*** Block opens ***
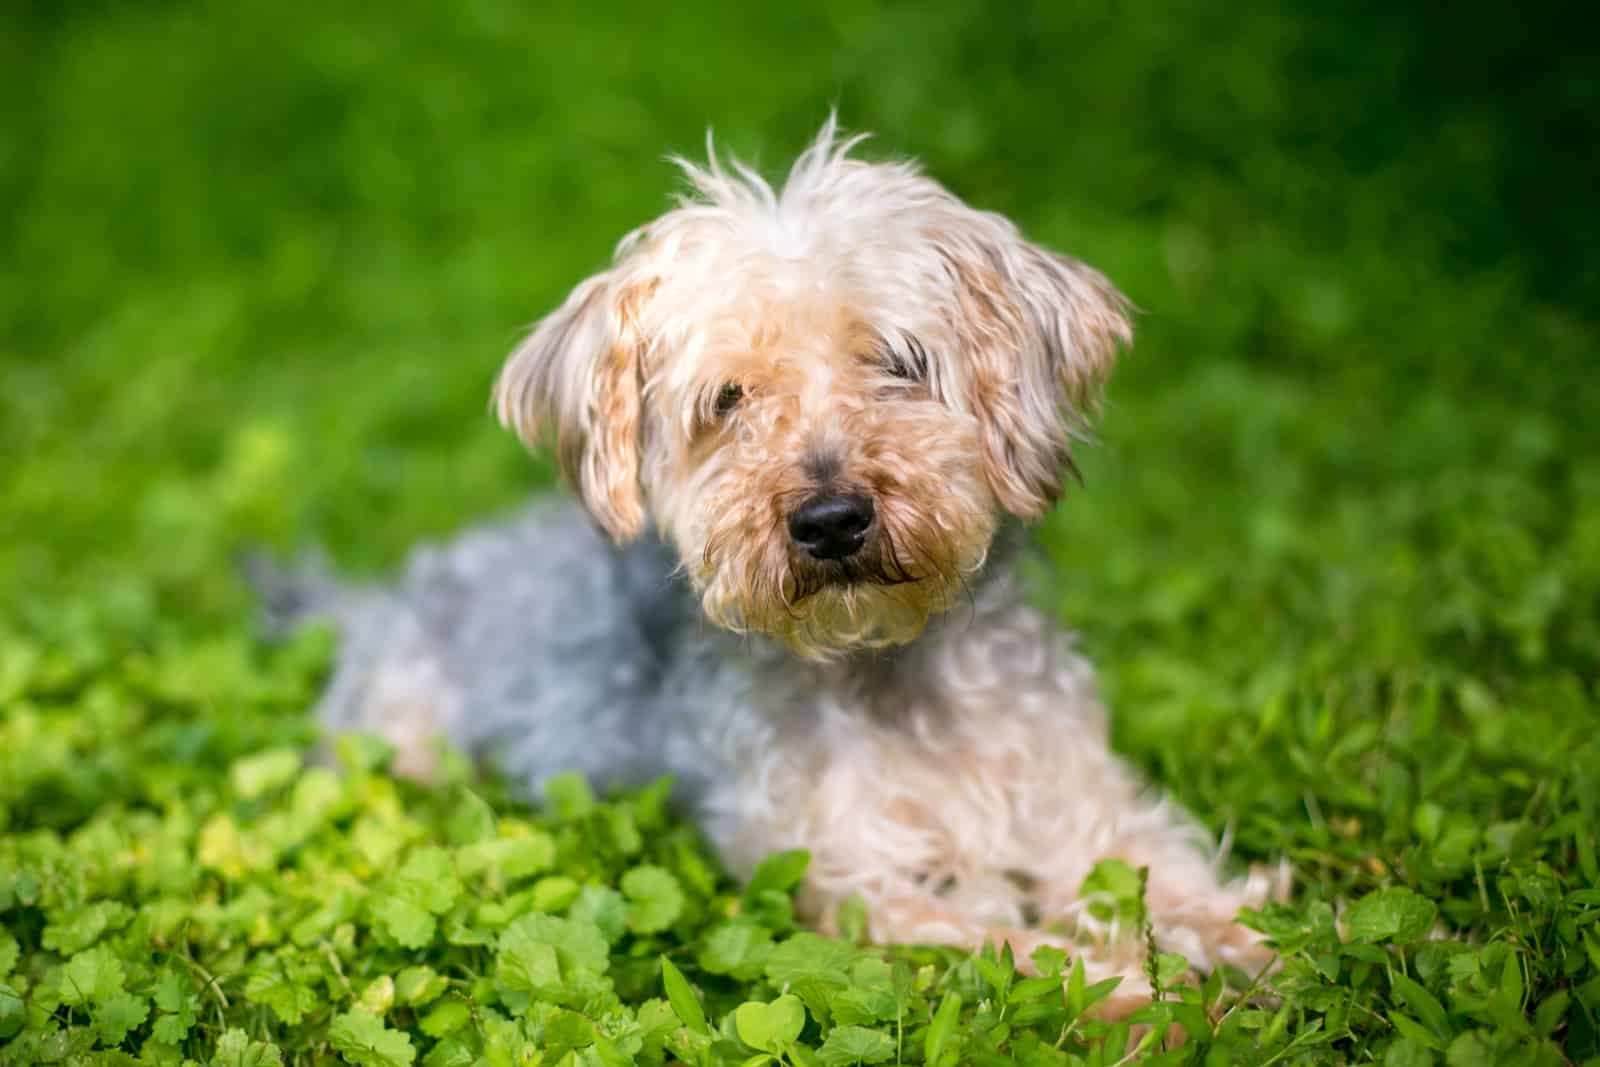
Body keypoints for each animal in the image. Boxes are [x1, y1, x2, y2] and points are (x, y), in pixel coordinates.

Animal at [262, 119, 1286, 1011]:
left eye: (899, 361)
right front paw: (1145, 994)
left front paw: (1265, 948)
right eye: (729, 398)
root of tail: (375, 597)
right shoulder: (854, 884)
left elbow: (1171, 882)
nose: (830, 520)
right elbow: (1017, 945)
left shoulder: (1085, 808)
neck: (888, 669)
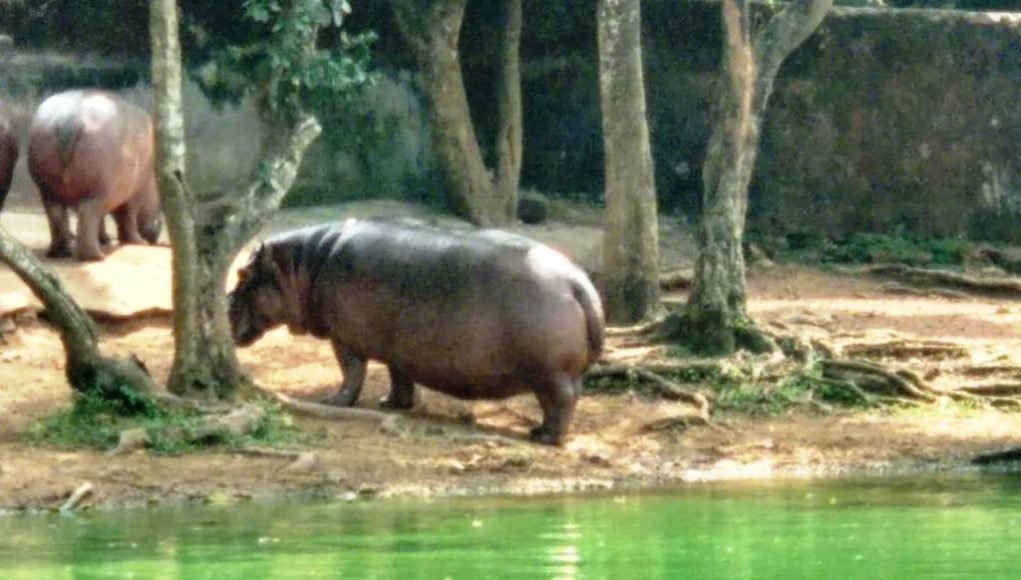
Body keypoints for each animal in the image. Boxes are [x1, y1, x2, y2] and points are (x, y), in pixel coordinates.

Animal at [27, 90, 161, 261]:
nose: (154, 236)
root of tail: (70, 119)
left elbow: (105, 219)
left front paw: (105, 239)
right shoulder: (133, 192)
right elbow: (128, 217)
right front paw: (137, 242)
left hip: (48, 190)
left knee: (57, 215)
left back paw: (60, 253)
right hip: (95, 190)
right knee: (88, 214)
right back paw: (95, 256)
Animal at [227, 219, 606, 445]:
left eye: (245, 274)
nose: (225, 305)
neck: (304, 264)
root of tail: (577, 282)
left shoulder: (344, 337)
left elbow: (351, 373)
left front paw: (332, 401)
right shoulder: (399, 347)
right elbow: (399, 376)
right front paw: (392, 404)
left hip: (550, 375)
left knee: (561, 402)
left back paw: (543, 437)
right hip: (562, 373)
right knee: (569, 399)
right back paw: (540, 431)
*** Block closes ***
Starting at the line containing "left elbow: (1171, 882)" and finishing at the line containing "right hip: (95, 190)", return those lines exactly as they appear above, without the pictures.

## Answer section
left elbow: (1171, 882)
nose: (830, 520)
right elbow: (1017, 945)
left shoulder: (1085, 808)
neck: (888, 669)
Body keypoints for each animal in the image. Boxes are [x1, y1, x2, y2] and points are (x, y), in pixel coordinates.

Animal at [27, 90, 161, 261]:
nose: (154, 236)
root of tail: (70, 119)
left elbow: (105, 219)
left front paw: (105, 239)
right shoulder: (133, 192)
right elbow: (128, 217)
right front paw: (137, 242)
left hip: (48, 190)
left knee: (57, 215)
left back paw: (60, 253)
right hip: (95, 190)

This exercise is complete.